Assignment |
Repeat all of the records word for word, but skip any picture.
(Beginning of Material supplied)
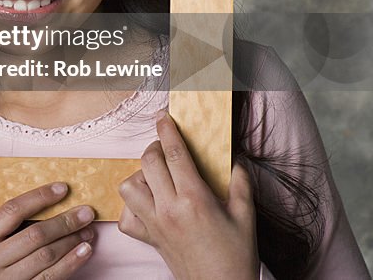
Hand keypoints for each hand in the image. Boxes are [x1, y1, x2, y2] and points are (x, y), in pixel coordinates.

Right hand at [0, 183, 93, 279]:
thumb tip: (44, 207)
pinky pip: (51, 277)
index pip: (11, 211)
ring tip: (88, 231)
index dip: (38, 197)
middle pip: (34, 235)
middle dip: (65, 221)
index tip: (61, 189)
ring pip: (46, 256)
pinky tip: (83, 251)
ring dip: (72, 241)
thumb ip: (2, 231)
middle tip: (86, 212)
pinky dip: (71, 263)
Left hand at [118, 111, 257, 279]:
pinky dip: (132, 207)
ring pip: (129, 185)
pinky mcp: (147, 238)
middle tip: (167, 148)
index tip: (163, 117)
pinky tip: (148, 205)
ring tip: (157, 178)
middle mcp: (170, 208)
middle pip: (148, 162)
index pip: (174, 154)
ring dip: (140, 175)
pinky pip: (125, 216)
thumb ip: (240, 182)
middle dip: (155, 147)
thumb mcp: (246, 215)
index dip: (167, 131)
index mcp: (195, 199)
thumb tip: (234, 158)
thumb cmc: (237, 254)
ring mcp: (154, 223)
(End of Material supplied)
Problem solution |
Hand keypoints for each hand in the image. Boxes are [x1, y1, x2, y2] and points are (x, y), in pixel coordinates.

Right hand at [0, 183, 93, 279]:
thumb tip: (44, 207)
pinky pip: (51, 277)
index pip: (11, 211)
ring tip: (88, 231)
index dip: (38, 197)
middle pip: (34, 235)
middle dip: (65, 221)
index tip: (61, 189)
ring pip: (46, 256)
pinky tip: (83, 251)
ring dip: (72, 241)
thumb ip: (2, 231)
middle tip: (86, 212)
pinky dip: (71, 263)
Left hand at [118, 111, 257, 279]:
pinky dip: (132, 207)
ring pip: (129, 185)
pinky mcp: (147, 238)
middle tip: (167, 148)
index tip: (163, 117)
pinky tip: (148, 205)
ring tip: (157, 178)
middle mcp: (170, 208)
middle pip: (148, 162)
index pip: (174, 154)
ring dip: (140, 175)
pinky pip: (125, 216)
thumb ip: (240, 182)
middle dip: (155, 147)
thumb mcp: (246, 215)
index dip: (167, 131)
index mcp: (195, 199)
thumb tip: (234, 158)
thumb cmc: (237, 254)
ring mcp: (154, 223)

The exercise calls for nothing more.